Çağdaş sanat, estetik referanslarla düşünme sürecini reddeder ama Shiota estetiği sanattan ayırma girişimlerine pek de kulak asmamış… Sanatçının İstanbul Modern’de devam eden ‘Dünyalar Arasında’ sergisinin adı, ister istemez, bu dünyaların neler olabileceğini sorduruyor

Chiharu Shiota (Fotoğraf: İstanbul Modern)

Bu sıralar İstanbul Modern’de mekân ve yerleştirmeye dayalı iki süreli sergi var. Müzenin Boğaz’daki konumuna da gönderme yapan bu iki kişisel sergiden biri Olafur Eliasson’un “Senin beklenmedik karşılaşman”, diğeri de Chiharu Shiota’nın “Dünyalar Arasında.

Konularından anlaşılacağı üzere insanın kendisi, başkaları ve dış dünyaları arasındaki karşılaşmaları farklı yönleriyle ele alan bu sergilerden ilkinin, “beklenmedik bir karşılaşma” olabilmesi için sürprizini bozmayıp Chiharu Shiota’nın “Dünyalar Arasında” adlı sergisine odaklanalım.

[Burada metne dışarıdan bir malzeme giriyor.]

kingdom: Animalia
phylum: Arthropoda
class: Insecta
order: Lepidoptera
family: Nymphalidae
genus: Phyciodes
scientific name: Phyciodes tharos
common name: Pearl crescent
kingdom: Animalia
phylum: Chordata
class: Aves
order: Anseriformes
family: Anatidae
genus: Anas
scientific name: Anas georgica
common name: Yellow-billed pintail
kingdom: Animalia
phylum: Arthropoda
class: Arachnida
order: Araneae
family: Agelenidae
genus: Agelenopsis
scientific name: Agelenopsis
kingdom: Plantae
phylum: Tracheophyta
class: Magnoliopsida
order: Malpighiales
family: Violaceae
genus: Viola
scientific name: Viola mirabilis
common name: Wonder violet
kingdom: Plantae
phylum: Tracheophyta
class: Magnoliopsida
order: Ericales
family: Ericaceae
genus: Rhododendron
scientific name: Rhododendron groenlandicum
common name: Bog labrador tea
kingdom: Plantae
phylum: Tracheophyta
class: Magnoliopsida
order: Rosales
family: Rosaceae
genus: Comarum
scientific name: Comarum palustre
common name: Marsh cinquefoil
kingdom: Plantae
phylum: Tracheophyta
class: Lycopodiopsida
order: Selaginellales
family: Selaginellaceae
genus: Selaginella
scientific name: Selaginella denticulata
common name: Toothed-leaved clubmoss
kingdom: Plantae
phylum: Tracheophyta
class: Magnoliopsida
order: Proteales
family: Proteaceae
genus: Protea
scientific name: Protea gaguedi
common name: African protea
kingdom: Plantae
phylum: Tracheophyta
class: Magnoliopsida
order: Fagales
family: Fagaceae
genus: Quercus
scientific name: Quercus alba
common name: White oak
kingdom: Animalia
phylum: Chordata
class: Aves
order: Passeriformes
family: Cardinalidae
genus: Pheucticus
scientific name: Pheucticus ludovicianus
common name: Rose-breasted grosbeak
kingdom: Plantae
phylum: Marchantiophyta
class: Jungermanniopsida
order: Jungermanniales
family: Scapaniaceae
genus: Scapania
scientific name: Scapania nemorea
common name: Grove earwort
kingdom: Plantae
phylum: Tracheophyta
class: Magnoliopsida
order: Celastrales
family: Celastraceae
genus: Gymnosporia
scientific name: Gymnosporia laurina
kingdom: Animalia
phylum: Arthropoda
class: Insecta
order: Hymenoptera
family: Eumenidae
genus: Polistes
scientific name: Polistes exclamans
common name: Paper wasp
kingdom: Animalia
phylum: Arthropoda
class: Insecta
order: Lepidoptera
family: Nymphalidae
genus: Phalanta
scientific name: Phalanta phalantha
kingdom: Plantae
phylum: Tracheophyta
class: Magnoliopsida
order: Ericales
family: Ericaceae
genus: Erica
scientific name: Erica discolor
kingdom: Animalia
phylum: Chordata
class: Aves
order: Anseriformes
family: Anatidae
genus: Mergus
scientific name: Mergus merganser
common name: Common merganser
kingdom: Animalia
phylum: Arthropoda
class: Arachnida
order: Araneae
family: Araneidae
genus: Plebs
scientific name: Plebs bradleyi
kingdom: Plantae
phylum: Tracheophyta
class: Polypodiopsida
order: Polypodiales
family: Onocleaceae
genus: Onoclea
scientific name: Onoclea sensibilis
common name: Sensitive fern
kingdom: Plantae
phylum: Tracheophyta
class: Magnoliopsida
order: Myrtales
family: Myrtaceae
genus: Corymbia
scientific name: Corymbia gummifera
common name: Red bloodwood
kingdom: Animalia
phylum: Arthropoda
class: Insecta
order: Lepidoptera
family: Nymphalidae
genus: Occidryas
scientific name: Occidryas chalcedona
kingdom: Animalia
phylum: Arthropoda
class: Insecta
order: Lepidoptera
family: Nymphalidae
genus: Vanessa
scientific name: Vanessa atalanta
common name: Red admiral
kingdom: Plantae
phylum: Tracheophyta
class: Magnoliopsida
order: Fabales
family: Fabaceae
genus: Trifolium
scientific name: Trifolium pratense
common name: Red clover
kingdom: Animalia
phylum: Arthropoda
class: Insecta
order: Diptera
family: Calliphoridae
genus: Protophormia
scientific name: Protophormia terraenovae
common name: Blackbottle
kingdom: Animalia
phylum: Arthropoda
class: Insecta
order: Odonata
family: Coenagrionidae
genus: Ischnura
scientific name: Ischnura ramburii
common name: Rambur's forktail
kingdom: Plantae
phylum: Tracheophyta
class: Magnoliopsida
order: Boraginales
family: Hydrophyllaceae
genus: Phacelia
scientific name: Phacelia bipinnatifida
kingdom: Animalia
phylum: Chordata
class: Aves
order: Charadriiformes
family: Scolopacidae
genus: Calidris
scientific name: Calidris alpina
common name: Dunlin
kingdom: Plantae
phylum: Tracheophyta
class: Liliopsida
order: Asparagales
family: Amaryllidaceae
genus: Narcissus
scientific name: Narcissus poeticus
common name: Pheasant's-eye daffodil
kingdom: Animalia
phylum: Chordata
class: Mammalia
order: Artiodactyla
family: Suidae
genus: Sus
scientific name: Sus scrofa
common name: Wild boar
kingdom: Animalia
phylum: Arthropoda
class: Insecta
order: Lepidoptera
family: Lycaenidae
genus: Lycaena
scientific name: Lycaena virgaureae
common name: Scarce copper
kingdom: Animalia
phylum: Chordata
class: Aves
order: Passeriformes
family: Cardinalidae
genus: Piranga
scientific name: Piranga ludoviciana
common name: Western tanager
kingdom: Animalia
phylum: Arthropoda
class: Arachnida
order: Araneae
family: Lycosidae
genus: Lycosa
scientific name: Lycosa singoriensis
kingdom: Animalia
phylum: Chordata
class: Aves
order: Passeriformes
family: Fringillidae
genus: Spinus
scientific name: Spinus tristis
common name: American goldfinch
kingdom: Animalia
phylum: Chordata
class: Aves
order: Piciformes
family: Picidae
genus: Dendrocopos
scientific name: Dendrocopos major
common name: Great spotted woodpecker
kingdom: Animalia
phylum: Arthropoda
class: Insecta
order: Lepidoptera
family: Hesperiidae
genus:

Serginin adı, ister istemez, bu dünyaların neler olabileceğini sorduruyor. Evet, “arada olma” hâli ama hangi dünyalar arasında? Farklı coğrafyalar, farklı kültürler, farklı zamanlar mı? Ya da aynı coğrafyaya, aynı kültüre, aynı zamanlara doğan farklı insanlar mı?

Chiharu Shiota 1972’de Japonya Osaka’da doğmuş, ancak Berlin’de yaşıyor. Kendisinin de bir göç hikâyesi olan sanatçının sayıları artan göçmenler ve yükselen ırkçılık konusuna bir önerme sunmuş olabileceğini de düşünebiliriz.

Shiota, bizi kırmızı iplerle ördüğü ağlarla varlık ve yokluk arasındaki düşsel bir dünyaya davet ediyor.

Sizi içine doğru çeken ve bütün alana yayılan yerleştirmenin zorlu bir yapım süreci olduğu anlaşılıyor.  Serginin asistan küratörü Yazın Öztürk, yerleştirme için tam 250 kilometre uzunluğunda ip kullanıldığını söylüyor. 12-13 kişi 2 bin yumak iple bu ağları örmek için iki hafta boyunca çalışmış. Hatta müze çalışanları da ofis masalarında kırmızı yumakları ayırarak bu kolektif sürecin parçası olmuşlar.

‘Dünyalar Arasında’ sergisinin 5 Eylül’de yapılan açılışına Japonya'nın Türkiye Büyükelçisi Katsumata Takahiko da katıldı

Dışardan bakıldığında biçimsel tekrarlarla örüntü oluşturan bu katmanlı mimari yerleştirme, içine girdiğinizde sizi insan bedeninde bir iç yolculuğa çıkarıyor. Serginin küratoryel açıklamasında da anlatıldığı gibi, kırmızı iplerle oluşturulmuş ağlar kan damarlarını temsil ediyor. Bu ağlara dolanan ve aynı zamanda birbirine bağlanan bavullar da arada olma hâline göndermede bulunuyor.  Eski bavullar bizi bugünün dünyasından çok geçmiş hayatların silinmiş anılarına bağlıyor.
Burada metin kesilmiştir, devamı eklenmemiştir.